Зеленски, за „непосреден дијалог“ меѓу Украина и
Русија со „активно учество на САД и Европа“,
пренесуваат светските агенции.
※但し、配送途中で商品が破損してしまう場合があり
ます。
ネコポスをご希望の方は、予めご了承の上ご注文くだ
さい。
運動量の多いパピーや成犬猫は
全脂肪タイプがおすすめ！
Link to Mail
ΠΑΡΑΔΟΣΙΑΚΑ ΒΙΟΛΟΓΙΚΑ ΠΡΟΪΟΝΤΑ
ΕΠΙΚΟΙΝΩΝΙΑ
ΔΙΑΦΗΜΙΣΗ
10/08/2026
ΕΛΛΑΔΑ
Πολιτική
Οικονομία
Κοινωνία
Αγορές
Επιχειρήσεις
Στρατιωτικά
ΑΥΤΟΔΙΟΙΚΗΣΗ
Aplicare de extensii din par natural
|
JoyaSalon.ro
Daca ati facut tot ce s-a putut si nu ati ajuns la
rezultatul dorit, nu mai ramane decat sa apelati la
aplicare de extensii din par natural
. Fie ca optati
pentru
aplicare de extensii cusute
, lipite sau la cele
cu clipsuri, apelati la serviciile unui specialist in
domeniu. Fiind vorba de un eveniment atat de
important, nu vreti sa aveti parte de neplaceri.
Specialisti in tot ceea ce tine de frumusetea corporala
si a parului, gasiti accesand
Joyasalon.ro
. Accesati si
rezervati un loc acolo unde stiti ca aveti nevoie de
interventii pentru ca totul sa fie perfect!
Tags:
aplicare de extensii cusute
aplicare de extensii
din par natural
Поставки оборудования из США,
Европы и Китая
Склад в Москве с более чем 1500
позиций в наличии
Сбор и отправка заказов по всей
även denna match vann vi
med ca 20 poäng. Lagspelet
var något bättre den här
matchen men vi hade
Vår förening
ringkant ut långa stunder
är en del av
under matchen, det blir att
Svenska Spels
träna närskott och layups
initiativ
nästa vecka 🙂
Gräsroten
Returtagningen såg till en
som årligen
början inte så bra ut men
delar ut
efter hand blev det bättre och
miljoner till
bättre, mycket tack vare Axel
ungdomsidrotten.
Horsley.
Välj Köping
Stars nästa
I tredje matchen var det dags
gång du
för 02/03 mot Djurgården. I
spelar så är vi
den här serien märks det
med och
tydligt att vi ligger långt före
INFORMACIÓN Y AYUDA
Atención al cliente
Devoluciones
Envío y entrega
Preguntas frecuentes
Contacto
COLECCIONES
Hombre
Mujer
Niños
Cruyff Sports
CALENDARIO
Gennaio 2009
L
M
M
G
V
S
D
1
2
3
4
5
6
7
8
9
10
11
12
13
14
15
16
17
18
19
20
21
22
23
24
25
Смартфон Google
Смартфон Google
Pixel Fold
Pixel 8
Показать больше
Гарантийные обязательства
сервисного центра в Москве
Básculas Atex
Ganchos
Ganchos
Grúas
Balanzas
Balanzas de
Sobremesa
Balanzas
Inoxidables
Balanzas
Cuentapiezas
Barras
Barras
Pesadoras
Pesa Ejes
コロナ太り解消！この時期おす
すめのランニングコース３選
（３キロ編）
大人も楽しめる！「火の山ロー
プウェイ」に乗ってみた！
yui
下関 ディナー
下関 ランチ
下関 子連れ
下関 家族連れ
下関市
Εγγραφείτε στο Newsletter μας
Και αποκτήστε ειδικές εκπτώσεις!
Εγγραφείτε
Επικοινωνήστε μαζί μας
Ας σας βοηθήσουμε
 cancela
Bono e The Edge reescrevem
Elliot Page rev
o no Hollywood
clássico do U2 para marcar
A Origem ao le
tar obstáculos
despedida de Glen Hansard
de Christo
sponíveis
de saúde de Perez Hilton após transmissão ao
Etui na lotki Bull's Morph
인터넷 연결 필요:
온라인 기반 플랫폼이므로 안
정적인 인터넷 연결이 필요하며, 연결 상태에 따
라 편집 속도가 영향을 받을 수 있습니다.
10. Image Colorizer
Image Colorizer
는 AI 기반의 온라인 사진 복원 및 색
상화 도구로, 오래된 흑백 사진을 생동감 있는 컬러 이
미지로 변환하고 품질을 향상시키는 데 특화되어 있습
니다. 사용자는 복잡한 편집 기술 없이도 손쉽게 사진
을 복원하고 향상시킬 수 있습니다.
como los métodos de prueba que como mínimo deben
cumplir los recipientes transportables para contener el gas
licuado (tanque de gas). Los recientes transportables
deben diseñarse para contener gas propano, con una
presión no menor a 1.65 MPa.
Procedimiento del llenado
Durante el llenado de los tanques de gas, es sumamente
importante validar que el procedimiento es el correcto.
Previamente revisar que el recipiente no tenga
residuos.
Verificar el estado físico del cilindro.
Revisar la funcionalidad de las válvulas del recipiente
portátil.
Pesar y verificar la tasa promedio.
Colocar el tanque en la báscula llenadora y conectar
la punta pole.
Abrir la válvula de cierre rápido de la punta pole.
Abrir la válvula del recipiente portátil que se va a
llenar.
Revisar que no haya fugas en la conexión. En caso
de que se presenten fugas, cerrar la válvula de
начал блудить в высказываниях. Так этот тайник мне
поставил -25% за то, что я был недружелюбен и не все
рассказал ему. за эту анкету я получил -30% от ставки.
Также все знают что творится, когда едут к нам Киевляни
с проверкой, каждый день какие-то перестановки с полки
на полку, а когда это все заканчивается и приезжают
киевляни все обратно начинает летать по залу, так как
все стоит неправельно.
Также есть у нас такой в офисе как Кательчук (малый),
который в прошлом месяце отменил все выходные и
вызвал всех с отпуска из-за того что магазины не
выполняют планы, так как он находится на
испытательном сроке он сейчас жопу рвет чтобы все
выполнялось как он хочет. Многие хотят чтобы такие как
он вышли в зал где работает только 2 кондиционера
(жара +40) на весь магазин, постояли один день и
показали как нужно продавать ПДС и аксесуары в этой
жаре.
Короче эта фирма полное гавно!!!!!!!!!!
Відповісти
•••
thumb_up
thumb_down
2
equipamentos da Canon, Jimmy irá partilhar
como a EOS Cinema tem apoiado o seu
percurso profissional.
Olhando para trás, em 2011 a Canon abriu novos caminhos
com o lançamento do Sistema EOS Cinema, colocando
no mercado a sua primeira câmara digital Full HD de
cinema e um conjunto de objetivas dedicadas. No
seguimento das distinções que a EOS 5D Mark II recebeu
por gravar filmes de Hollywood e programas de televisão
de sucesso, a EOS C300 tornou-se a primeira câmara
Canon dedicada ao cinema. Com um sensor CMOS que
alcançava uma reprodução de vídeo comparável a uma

****************************************

PROBLEM TO SOLVE -> Show every line of the records that contains the string "till", matching case exactly.

FINISHED EXERCISE ->
Returtagningen såg till en
miljoner till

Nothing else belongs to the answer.